**What you should do**
The lines to copy are those in the records below that hold the word "parameters".

**Input records**

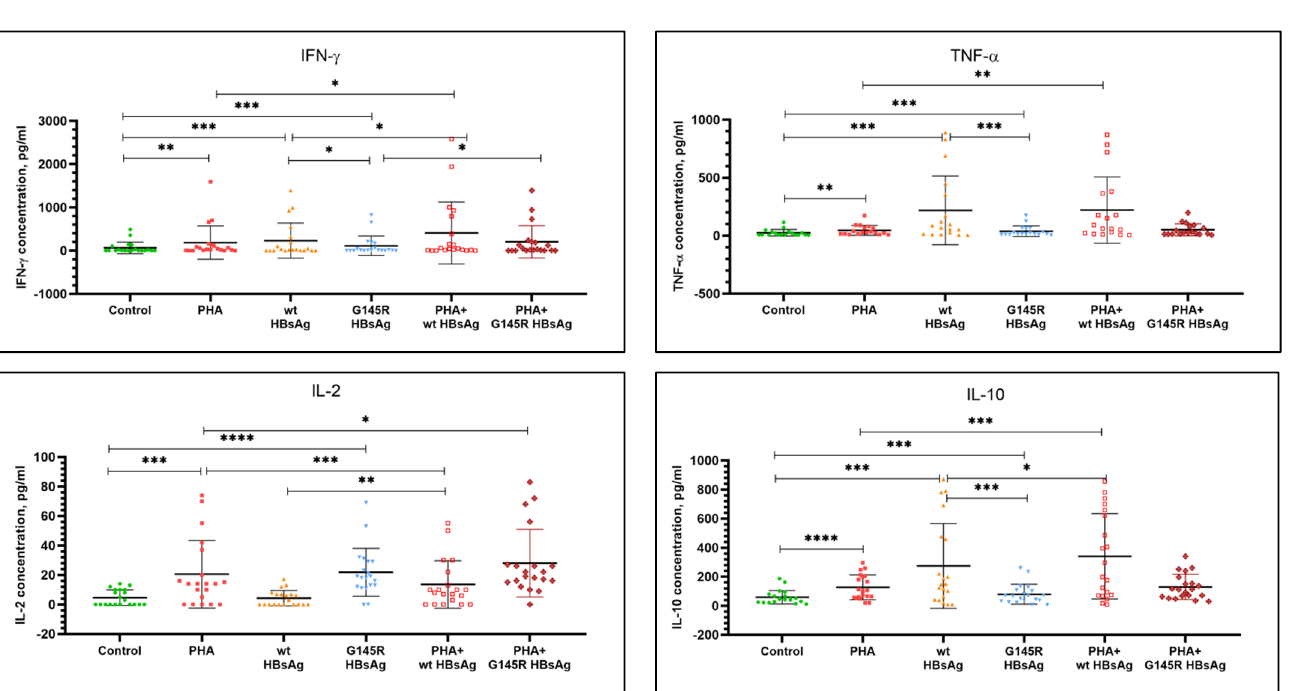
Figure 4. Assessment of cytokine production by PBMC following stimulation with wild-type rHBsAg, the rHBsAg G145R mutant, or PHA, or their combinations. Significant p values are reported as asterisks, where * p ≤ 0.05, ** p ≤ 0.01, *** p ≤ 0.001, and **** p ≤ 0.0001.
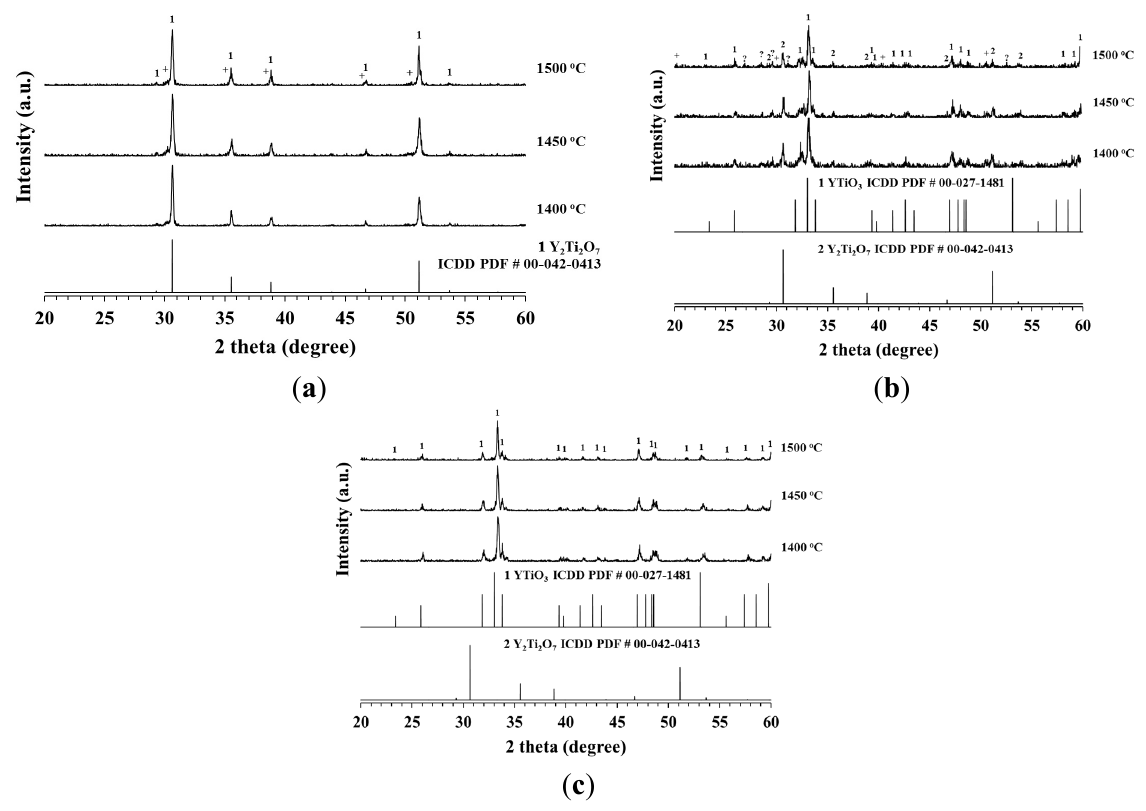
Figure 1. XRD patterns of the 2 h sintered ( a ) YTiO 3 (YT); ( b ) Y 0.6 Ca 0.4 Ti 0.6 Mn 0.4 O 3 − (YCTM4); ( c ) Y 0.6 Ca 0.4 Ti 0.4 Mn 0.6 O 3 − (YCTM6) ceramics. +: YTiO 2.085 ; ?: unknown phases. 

...

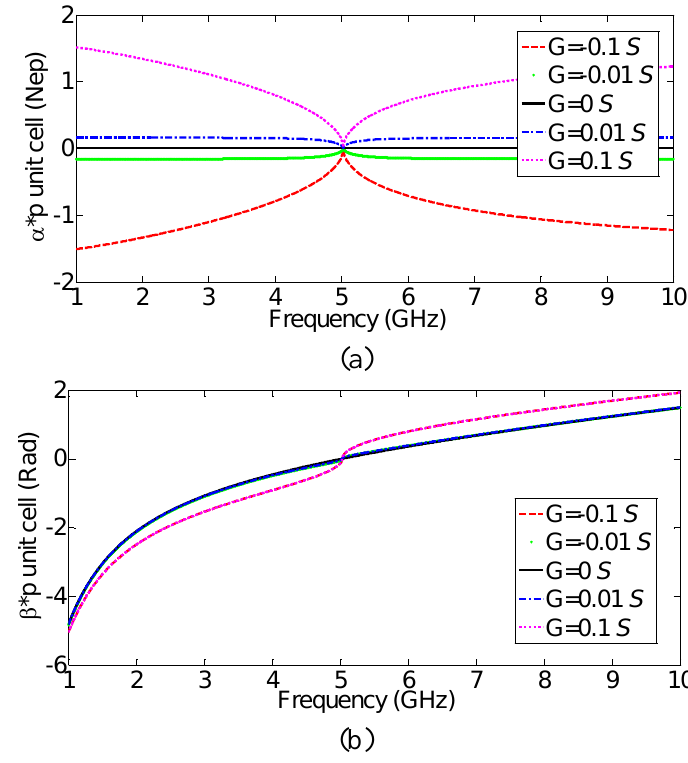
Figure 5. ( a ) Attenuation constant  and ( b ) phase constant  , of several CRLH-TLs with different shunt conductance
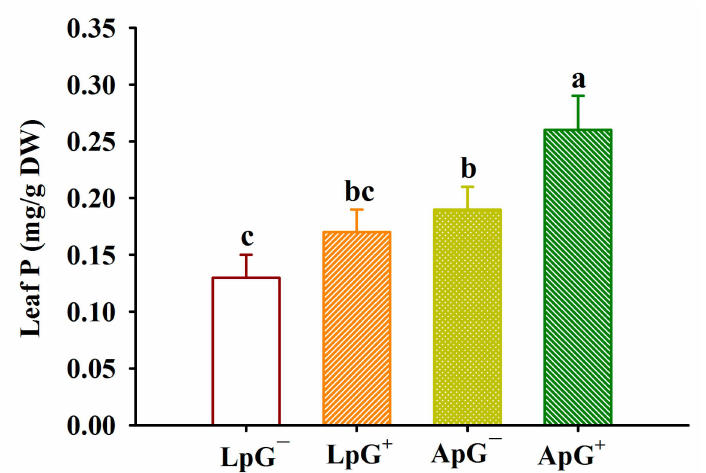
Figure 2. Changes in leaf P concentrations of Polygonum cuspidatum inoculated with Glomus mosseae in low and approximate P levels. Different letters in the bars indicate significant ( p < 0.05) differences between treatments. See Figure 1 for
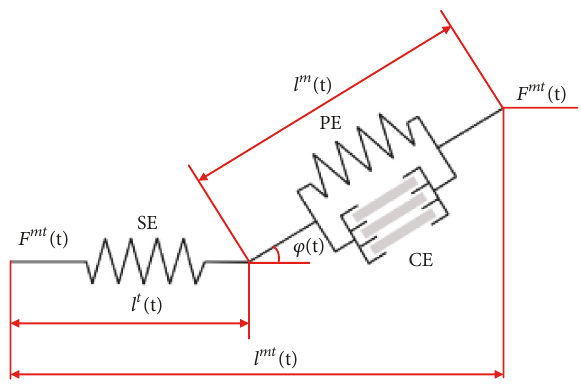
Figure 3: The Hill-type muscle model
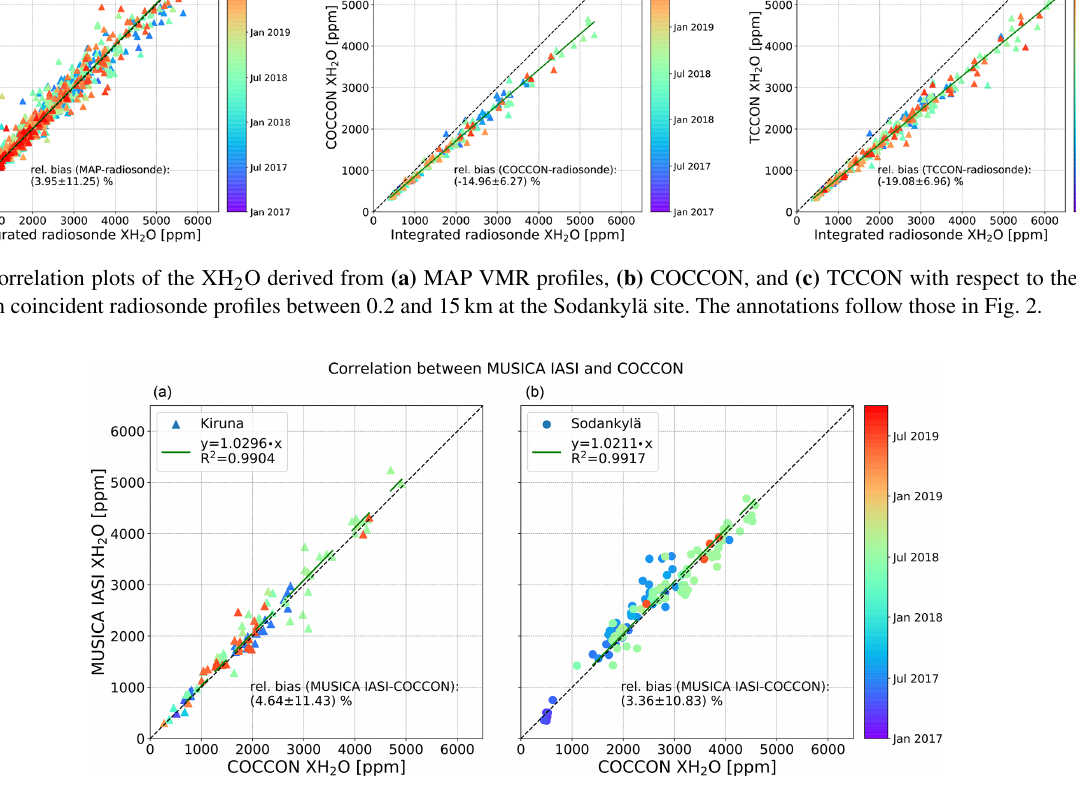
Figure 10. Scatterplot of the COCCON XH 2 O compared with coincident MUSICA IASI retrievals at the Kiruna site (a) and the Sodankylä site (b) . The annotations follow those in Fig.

==

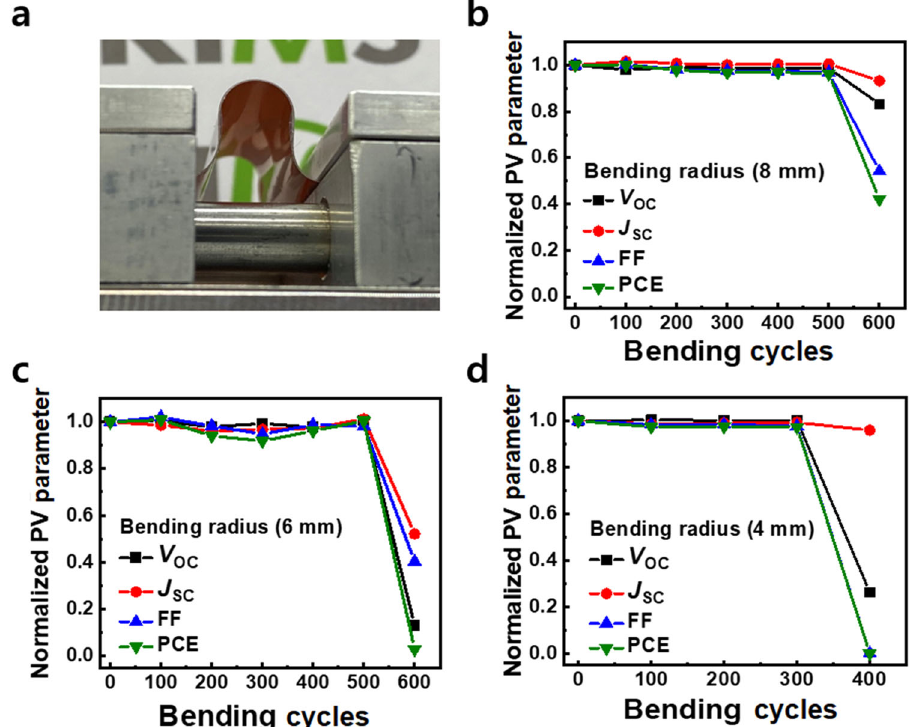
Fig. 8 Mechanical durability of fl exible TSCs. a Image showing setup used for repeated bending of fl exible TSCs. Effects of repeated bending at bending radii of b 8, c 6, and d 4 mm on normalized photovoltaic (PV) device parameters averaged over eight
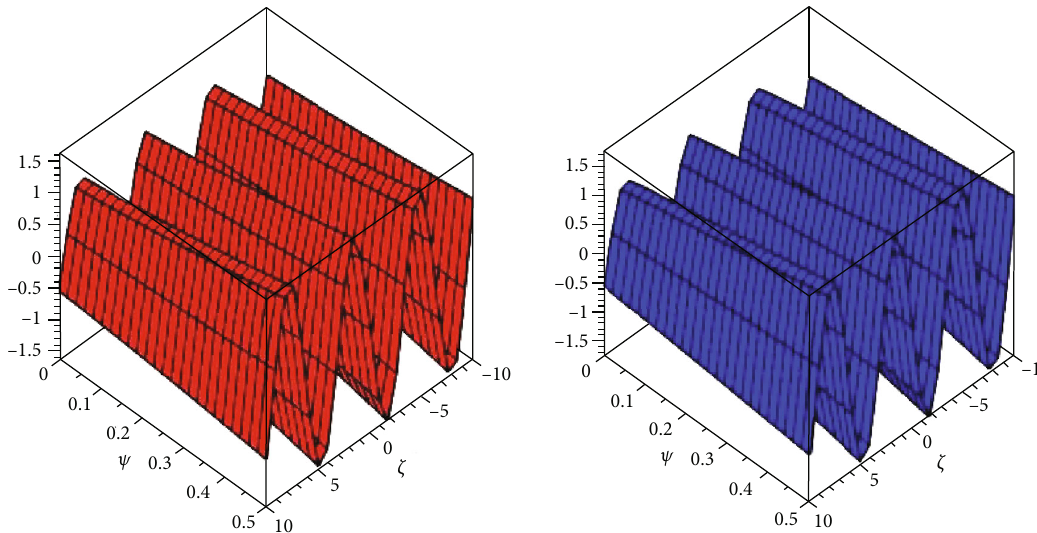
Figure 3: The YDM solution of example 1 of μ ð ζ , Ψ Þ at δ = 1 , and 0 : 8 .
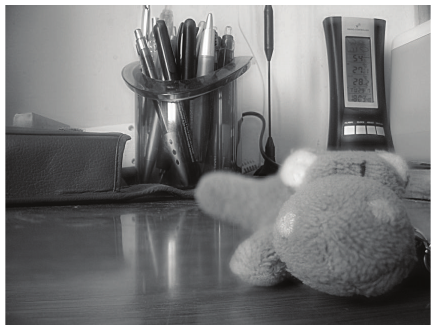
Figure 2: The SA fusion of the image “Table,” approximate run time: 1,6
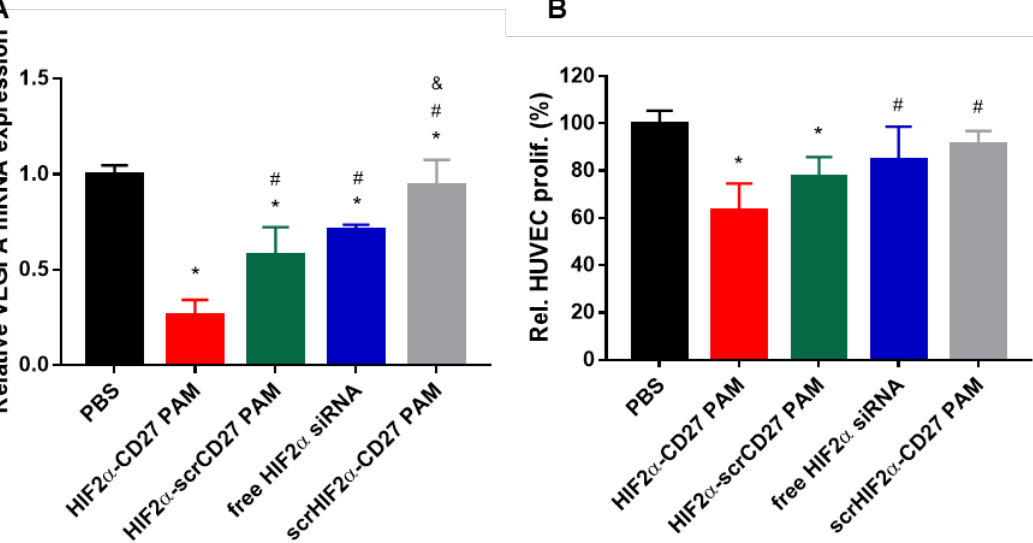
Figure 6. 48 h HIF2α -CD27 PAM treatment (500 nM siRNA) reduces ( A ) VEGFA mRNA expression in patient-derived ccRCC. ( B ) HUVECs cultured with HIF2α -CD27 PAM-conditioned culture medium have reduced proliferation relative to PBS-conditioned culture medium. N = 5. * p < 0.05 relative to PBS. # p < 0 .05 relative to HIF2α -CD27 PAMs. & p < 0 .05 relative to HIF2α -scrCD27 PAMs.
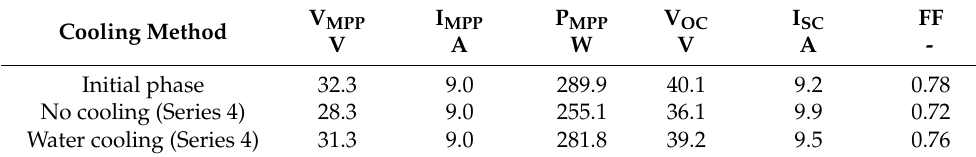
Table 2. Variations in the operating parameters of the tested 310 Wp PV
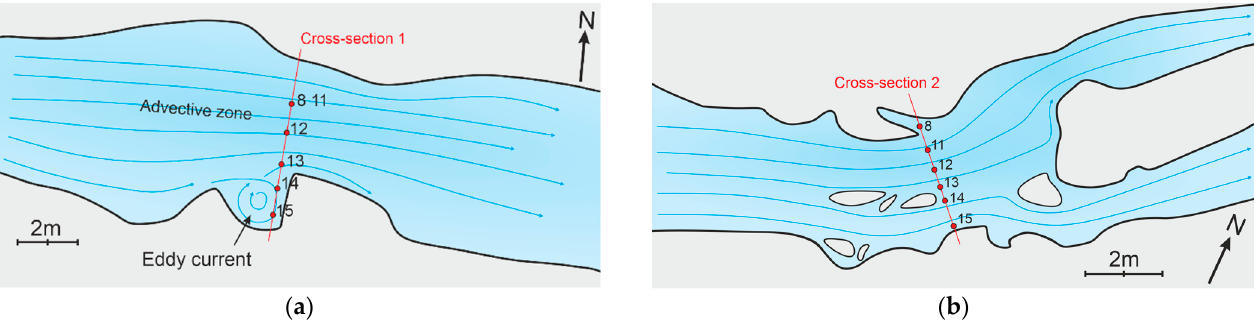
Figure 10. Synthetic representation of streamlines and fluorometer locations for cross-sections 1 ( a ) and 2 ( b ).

**Finished task**
Fig. 8 Mechanical durability of fl exible TSCs. a Image showing setup used for repeated bending of fl exible TSCs. Effects of repeated bending at bending radii of b 8, c 6, and d 4 mm on normalized photovoltaic (PV) device parameters averaged over eight
Table 2. Variations in the operating parameters of the tested 310 Wp PV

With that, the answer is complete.